ZK Email Recovery enables account recovery through email guardians. The recovery process involves:

  1. Guardian setup and acceptance
  2. Recovery initiation by guardians
  3. Timelock delay period
  4. Recovery completion and ownership transfer

Implementing the Universal Module

The Universal Email Recovery Module allows you to add an email-based recovery mechanism to any ERC7579-compatible account, such as a 7579 Safe account. The following guides showcase the E2E recovery flow via permissionless.js or ModuleSDK. They will guide you through the process of setting up the module, configuring recovery options, and handling the recovery process in case you need to regain access to your account.

Account Recovery for EIP-7702 delegated Accounts

EIP-7702 gives superpowers to EOAs by allowing any EOA to set its code based on any existing smart contract. To do so, an EOA owner would sign an authorization that could then be submitted by anyone as part of the new transaction type. The code will be valid until replaced by another authorization. The authorization could be given for a single chain, or all chains at once.

This setup allows an EOA to mimic a smart contract account, particularly allowing transaction bundling, gas sponsorships, and custom permissioning schemes.
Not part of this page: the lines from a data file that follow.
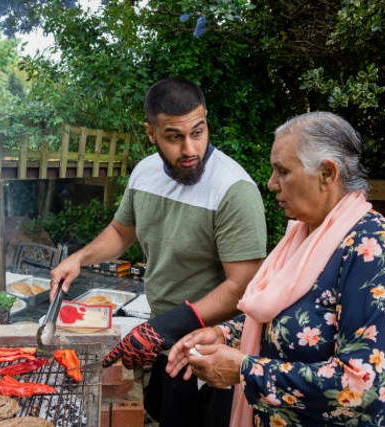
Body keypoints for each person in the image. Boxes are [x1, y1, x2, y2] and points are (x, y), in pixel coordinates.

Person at [167, 112, 385, 426]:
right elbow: (284, 321)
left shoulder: (375, 250)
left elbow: (364, 385)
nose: (272, 183)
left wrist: (246, 371)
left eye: (283, 171)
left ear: (327, 173)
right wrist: (223, 334)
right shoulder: (307, 237)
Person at [50, 77, 268, 426]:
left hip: (212, 351)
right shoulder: (144, 173)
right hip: (162, 340)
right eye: (174, 137)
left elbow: (243, 285)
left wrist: (166, 326)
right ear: (150, 132)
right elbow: (122, 232)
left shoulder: (233, 189)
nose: (190, 149)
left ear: (206, 120)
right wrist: (80, 257)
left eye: (198, 132)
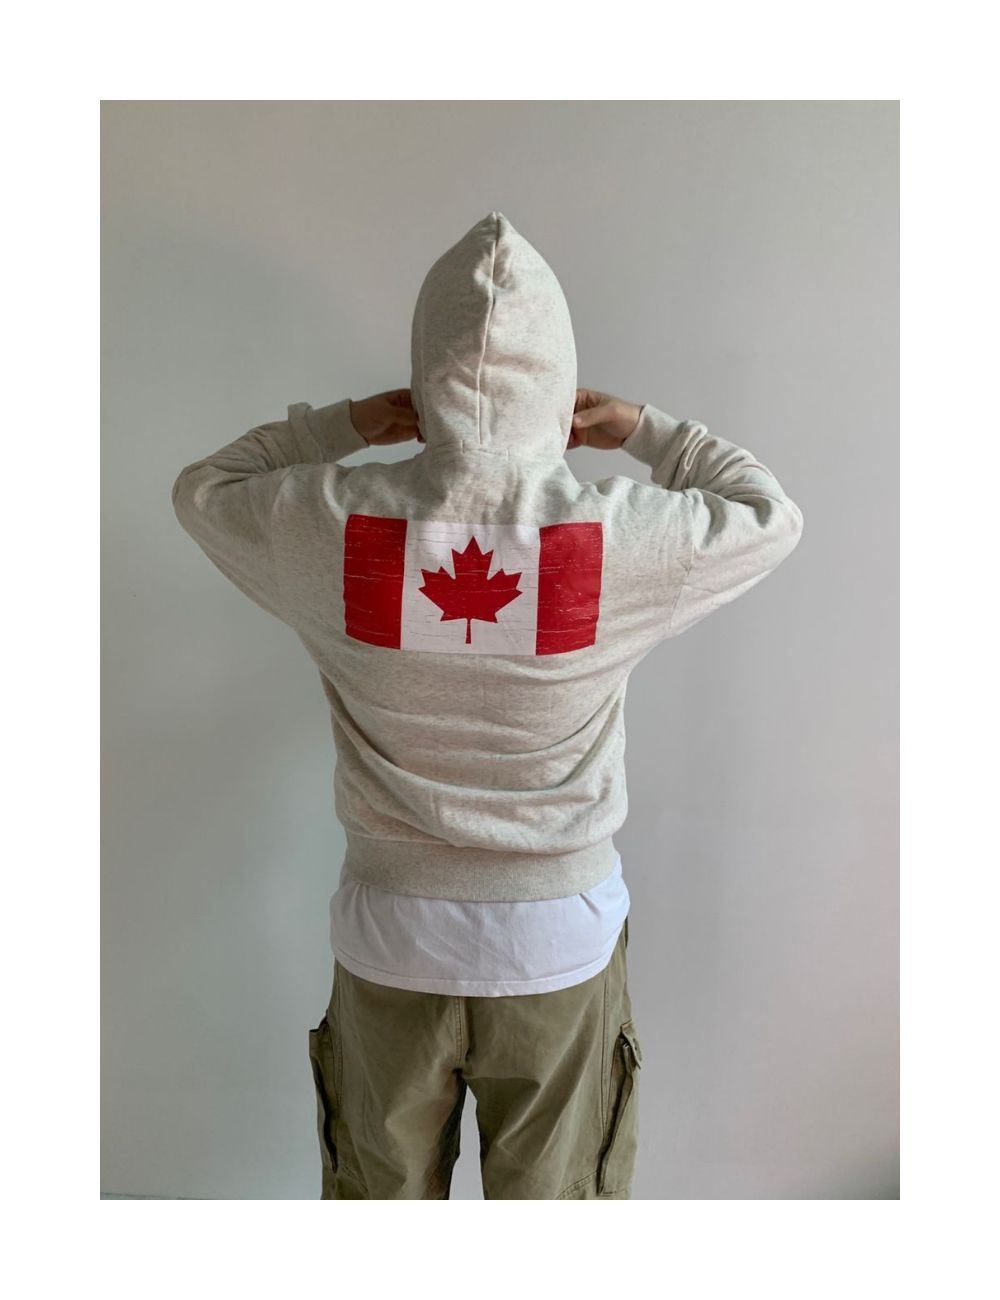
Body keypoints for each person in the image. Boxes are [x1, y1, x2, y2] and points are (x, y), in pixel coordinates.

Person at [171, 210, 804, 1199]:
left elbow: (205, 488)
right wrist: (643, 429)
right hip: (556, 935)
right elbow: (770, 513)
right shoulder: (616, 537)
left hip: (391, 934)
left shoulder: (333, 521)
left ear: (423, 378)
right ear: (558, 380)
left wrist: (348, 424)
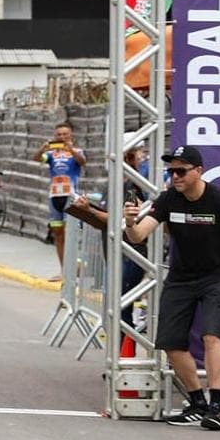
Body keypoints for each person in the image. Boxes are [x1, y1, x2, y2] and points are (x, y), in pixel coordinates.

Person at [123, 145, 220, 431]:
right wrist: (131, 221)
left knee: (211, 336)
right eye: (171, 171)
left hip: (216, 276)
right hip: (181, 277)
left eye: (181, 170)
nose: (175, 176)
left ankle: (216, 407)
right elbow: (139, 235)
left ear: (198, 171)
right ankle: (197, 403)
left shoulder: (219, 200)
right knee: (170, 342)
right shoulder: (169, 199)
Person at [70, 134, 150, 327]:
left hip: (130, 254)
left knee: (122, 309)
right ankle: (121, 349)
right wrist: (89, 208)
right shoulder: (112, 184)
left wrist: (89, 210)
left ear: (128, 158)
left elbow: (119, 220)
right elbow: (107, 214)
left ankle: (124, 352)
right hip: (113, 252)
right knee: (116, 307)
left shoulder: (134, 186)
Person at [34, 122, 86, 281]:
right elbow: (37, 159)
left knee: (71, 233)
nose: (62, 137)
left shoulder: (76, 151)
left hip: (71, 197)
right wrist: (42, 149)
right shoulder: (51, 155)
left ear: (71, 136)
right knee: (58, 234)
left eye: (65, 134)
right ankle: (64, 271)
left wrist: (70, 149)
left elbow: (82, 161)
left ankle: (74, 270)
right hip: (54, 197)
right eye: (59, 135)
When using ZK Email Recovery with an EIP-7702 account, the recovery process enables adding a new signer in place of the current secondary signer (e.g., passkeys, WebAuthn) or swapping an existing one. To clarify, recovery in this context does not restrict an EOA's control from its own keys.

Usage with Email Recovery Module

The email recovery module works seamlessly with EIP-7702 accounts without requiring any changes to the existing contracts. The setup process follows the same patterns as demonstrated in the permissionless.js and ModuleSDK guides below, with only slight modifications in the implementation details.

For a complete example implementation with EIP-7702 accounts, refer to the 7702 branch of the email recovery example scripts.

Storage Considerations

  • The email recovery module is a standalone module that does not interact with the account's storage; it has its own storage.

  • As a result, namespaced storage is not required since there is no risk of storage collisions. Namespaced storage (EIP-7779) is only necessary for implementations when re-delegating and the new implementation is unaware of the account's existing storage slots.

  • Thus, in theory, current modules should be compatible with implementations that are ERC-7579-based accounts for EIP-7702.

Important: Re-delegation Risk

An issue may arise if the module is not uninstalled properly before re-delegation, as its storage would remain uncleared in the module. The new implementation might face conflicts in such cases, but this depends on the specific implementation used and doesn't require changes on the module.

Always ensure proper module cleanup by uninstalling it before re-delegating to avoid potential storage conflicts.